In a separate interview, Stephen Cummings, Ennis Knupp’s president and CEO, likewise said Hewitt was a perfect fit with his long-term plans for Ennis Knupp’s business.
Richard Ennis, a leading figure in the investment consulting industry who helped found Ennis Knupp 29 years ago, will retire, Mr. Jacobs said.
Mr. Cummings said that more than two years ago, he laid out “a pretty aggressive long-term vision” for Ennis Knupp’s board, with the goal of transforming a U.S.-focused firm into a “leading global provider of investment consulting services.”
Pensions & Investments’ latest investment consulting industry survey showed Hewitt ranking sixth in terms of worldwide institutional assets under advisement, with $950 billion as of June 30, 2009, but only 15th in terms of U.S. institutional tax-exempt advisory assets, with $151 billion.
By contrast, Ennis Knupp’s $970 billion in U.S.-only institutional tax-exempt assets was third in the U.S. rankings and fifth place for the worldwide rankings.
Now, Ennis Knupp’s assets under advisement have doubled to $2 trillion, buoyed by market gains, advisory work for government-related entities and a number of sizable new clients— including the $82.5 billion New York State Teachers’ Retirement System, Albany, and the $44.2 billion Massachusetts Pension Reserves Investment Management Board, Boston.
Mr. Cummings, who will be the CEO of Hewitt Ennis Knupp, said the synergies between the two firms extend beyond the U.S.-international combination. Ennis Knupp has spent the past five years developing expertise in alternatives areas, including private equity, real estate and hedge funds, with capacity to serve more clients in those areas. Hewitt hasn’t built up its capabilities to the same extent and has a number of clients looking for more advice, he noted.

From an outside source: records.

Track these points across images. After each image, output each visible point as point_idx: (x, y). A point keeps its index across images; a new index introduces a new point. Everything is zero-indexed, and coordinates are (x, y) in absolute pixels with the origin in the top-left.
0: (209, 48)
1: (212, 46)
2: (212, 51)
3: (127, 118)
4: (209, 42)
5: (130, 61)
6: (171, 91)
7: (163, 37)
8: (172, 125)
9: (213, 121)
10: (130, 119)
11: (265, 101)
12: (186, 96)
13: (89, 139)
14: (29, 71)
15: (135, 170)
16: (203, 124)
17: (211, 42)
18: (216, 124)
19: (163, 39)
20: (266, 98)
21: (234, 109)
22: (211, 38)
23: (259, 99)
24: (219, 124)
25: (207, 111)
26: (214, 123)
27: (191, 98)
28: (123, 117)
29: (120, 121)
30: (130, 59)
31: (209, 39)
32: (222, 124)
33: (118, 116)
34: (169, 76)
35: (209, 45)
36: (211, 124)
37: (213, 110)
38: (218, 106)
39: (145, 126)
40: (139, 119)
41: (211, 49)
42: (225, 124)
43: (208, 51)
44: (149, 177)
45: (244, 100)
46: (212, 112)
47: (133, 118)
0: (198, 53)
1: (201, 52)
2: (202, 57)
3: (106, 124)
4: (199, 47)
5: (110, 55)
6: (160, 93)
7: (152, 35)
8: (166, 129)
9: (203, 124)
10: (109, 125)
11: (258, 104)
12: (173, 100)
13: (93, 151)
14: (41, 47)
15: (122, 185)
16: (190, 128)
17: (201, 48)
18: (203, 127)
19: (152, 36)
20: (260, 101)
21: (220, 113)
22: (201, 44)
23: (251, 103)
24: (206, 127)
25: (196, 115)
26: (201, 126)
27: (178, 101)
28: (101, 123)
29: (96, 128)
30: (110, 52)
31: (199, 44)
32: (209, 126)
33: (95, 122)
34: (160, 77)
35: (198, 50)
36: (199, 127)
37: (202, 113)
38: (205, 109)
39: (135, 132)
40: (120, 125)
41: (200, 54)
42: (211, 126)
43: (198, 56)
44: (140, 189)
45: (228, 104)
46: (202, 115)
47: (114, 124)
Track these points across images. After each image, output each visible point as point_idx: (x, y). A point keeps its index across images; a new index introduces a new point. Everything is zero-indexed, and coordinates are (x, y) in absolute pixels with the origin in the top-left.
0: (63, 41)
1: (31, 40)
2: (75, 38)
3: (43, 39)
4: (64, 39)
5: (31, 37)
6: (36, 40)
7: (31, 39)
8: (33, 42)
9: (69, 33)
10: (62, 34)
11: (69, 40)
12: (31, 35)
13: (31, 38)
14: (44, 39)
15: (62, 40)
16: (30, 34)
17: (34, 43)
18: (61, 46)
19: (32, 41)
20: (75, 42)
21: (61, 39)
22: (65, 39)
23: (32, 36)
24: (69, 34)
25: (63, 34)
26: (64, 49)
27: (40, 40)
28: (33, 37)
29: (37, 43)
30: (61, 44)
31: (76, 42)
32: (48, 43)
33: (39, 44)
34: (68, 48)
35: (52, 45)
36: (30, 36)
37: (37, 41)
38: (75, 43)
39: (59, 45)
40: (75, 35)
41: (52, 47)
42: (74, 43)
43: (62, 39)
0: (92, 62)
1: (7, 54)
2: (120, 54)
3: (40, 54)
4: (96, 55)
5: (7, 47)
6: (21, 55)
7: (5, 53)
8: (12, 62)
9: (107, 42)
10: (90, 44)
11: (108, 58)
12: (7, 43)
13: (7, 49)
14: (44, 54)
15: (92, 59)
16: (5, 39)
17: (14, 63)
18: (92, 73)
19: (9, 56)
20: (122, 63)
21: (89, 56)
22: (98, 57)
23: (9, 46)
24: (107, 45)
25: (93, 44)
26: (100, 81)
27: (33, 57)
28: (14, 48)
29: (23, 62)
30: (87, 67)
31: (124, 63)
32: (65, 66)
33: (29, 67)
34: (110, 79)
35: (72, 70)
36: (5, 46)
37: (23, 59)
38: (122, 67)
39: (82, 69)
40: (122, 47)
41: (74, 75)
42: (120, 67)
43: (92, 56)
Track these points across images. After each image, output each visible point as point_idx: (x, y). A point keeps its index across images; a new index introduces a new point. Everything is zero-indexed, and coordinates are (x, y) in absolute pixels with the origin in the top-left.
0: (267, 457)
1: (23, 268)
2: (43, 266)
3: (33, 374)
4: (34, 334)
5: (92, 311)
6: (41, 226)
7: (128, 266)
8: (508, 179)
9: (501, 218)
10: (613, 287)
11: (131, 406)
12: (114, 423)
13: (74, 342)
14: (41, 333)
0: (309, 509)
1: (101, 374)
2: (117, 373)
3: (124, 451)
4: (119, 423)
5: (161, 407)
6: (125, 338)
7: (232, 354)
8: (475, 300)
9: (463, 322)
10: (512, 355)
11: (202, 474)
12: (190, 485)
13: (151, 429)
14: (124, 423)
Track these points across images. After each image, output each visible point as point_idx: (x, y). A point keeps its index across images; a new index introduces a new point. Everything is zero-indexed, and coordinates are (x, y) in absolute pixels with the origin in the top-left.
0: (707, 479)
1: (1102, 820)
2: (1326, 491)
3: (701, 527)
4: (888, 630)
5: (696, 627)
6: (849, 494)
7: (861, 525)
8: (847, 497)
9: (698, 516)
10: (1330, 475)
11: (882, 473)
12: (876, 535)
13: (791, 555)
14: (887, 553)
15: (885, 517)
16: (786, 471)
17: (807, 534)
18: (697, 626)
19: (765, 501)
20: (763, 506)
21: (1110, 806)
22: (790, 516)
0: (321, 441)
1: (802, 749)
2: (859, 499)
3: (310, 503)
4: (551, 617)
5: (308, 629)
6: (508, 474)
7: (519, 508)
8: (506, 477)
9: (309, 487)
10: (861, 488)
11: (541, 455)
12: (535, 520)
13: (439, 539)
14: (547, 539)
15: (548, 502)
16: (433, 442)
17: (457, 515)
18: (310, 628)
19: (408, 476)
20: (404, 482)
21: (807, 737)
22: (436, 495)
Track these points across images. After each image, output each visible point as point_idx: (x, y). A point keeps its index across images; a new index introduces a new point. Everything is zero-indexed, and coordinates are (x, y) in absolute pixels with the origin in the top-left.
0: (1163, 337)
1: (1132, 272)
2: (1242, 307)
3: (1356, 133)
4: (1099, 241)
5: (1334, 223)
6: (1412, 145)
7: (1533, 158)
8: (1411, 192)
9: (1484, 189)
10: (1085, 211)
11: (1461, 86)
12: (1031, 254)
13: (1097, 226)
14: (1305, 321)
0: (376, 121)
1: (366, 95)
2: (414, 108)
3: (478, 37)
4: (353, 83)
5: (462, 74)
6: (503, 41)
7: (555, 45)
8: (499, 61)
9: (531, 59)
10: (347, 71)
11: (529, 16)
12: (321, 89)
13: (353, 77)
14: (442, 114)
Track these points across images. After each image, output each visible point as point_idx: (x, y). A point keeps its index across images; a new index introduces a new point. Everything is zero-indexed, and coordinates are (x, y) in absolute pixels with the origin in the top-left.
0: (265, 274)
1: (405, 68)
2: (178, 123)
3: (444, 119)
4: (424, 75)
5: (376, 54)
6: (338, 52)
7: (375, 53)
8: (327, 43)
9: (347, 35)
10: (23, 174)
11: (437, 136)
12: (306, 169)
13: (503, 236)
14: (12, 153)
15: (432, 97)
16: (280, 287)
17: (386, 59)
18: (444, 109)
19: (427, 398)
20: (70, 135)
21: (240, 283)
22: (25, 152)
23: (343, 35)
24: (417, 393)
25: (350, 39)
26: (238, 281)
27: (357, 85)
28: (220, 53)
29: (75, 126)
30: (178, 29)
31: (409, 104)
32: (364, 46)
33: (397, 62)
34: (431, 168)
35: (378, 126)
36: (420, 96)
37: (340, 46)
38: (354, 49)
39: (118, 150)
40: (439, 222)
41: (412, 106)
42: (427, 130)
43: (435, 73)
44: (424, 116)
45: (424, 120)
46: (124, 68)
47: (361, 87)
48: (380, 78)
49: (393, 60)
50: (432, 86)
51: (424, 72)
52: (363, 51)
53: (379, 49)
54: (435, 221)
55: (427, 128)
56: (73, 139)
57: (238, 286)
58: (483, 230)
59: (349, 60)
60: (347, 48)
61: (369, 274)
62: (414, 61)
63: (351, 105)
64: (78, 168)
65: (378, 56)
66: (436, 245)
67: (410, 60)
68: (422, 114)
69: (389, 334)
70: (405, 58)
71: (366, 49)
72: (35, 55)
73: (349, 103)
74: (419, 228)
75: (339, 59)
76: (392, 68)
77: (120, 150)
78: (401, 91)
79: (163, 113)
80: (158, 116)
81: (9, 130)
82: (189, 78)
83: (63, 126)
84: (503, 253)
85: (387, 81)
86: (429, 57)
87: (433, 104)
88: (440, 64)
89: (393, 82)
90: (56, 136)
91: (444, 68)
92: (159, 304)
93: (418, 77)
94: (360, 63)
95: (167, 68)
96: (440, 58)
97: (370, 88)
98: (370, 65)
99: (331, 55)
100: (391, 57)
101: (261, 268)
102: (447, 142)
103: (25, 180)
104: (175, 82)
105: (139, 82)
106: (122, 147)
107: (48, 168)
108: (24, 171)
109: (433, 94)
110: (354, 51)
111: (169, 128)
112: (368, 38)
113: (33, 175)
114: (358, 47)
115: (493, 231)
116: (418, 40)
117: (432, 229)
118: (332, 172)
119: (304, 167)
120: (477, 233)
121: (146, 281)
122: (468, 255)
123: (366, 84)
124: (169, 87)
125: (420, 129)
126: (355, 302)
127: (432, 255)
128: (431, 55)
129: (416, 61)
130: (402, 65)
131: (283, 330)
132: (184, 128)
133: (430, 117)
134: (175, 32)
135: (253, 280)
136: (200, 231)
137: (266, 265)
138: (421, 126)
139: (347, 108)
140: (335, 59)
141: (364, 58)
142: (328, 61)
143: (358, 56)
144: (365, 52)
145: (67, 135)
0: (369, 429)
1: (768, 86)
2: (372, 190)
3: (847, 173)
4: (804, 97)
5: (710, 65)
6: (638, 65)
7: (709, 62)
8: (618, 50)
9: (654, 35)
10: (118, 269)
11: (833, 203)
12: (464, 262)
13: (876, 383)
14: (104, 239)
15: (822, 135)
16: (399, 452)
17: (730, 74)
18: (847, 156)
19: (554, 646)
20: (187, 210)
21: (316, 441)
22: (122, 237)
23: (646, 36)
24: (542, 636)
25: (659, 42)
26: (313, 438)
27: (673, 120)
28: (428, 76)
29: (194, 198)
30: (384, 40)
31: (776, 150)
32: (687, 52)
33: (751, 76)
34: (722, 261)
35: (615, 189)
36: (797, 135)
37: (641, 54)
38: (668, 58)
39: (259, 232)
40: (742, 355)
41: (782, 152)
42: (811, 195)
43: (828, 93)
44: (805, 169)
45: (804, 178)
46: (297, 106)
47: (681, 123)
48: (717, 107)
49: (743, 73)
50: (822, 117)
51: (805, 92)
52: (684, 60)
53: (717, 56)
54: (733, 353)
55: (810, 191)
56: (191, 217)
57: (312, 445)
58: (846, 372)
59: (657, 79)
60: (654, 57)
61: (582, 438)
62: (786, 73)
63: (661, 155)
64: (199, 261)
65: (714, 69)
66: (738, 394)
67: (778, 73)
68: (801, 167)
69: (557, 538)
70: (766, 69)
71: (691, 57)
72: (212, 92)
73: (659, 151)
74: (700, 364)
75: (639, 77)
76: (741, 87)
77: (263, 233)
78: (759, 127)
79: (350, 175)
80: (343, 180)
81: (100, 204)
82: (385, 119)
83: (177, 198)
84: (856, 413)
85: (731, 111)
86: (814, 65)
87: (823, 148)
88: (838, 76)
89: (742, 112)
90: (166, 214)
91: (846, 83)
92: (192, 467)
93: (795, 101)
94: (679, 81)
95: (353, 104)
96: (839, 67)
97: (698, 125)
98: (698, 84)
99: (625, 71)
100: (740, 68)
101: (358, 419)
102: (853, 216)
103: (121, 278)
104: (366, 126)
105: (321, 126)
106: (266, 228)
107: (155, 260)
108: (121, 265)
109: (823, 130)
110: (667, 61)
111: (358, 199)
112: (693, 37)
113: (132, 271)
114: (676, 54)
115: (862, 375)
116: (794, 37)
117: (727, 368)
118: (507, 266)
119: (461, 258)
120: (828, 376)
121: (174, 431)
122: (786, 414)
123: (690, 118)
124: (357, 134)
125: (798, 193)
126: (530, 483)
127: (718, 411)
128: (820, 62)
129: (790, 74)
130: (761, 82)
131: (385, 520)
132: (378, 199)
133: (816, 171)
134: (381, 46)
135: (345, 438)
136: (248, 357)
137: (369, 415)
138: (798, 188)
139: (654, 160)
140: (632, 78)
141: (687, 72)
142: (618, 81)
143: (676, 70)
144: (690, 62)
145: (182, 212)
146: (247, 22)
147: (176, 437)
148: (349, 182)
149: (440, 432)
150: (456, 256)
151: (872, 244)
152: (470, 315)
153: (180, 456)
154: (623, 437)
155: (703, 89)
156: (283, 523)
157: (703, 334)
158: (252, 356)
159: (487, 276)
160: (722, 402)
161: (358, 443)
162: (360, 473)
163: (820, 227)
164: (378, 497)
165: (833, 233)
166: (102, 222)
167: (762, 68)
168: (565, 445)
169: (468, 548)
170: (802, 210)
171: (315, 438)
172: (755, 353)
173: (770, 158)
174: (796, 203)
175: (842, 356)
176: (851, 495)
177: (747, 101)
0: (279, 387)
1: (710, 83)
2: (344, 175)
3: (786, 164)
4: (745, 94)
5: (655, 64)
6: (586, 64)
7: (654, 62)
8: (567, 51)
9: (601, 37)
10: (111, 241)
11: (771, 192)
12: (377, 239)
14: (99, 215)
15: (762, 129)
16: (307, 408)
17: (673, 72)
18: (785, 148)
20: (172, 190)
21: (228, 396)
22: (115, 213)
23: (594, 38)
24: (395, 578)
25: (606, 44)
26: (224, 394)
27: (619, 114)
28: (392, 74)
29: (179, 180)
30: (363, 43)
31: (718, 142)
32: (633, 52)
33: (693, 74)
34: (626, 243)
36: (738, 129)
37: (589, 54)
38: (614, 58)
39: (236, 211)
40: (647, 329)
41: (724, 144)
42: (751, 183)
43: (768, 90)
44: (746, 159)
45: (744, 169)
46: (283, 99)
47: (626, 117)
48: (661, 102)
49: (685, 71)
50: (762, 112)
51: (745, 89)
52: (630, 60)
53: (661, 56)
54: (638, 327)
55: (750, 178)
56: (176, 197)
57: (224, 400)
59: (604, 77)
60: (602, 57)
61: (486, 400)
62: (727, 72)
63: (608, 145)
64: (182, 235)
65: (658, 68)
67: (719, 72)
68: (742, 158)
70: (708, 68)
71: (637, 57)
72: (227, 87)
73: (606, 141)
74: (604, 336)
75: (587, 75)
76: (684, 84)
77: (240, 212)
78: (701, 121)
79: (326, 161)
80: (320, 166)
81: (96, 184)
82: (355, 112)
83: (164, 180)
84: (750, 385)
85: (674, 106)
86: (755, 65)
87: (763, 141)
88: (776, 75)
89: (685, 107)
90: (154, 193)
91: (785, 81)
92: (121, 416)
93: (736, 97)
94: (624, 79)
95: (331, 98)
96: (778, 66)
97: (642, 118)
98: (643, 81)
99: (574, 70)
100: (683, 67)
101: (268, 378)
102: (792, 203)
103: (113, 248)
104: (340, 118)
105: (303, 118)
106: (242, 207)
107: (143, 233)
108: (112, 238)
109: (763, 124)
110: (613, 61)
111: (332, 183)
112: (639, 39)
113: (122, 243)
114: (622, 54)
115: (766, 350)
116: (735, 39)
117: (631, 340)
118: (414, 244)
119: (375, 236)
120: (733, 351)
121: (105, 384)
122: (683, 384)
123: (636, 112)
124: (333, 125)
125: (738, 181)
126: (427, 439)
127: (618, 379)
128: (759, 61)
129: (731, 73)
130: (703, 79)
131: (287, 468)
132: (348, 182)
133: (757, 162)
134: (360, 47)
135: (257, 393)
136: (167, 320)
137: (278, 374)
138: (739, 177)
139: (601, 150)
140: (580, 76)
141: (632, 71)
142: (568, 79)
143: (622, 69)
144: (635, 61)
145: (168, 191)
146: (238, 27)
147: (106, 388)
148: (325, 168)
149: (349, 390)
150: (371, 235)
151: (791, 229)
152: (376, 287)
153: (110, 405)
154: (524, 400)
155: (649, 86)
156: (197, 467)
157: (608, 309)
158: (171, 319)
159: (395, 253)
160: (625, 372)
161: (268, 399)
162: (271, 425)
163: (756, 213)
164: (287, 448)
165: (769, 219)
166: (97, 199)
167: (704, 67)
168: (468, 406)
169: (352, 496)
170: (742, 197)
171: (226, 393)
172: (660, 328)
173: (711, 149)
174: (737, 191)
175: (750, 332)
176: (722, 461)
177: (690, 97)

Meanwhile, Hewitt has a suite of sophisticated pension risk management services, as well as a global research capability and a “delegated consulting” business — two areas Ennis Knupp was dedicated to building in the future, Mr. Cummings said.
Mr. Cummings will report to Mary Moreland, Hewitt’s North American retirement and investment consulting leader. Other senior executives, including Bradley Smith, the leader of Hewitt Investment Group, will serve as principals, reporting into Mr. Cummings.
Mr. Jacobs said there are no plans to reduce staff, outside of a few overlapping support roles. He said Ennis Knupp’s 42 equity holders unanimously agreed to be bought out.
In an e-mailed response to questions, Aon spokesman David Prosperi said the Hewitt-Ennis deal won’t affect the details of his company’s offer to Hewitt shareholders of $25.61 in cash and 0.6362 of a newly issued Aon share for each Hewitt share. “We were aware of this (Hewitt-Ennis Knupp) agreement as part of our due diligence,” he said.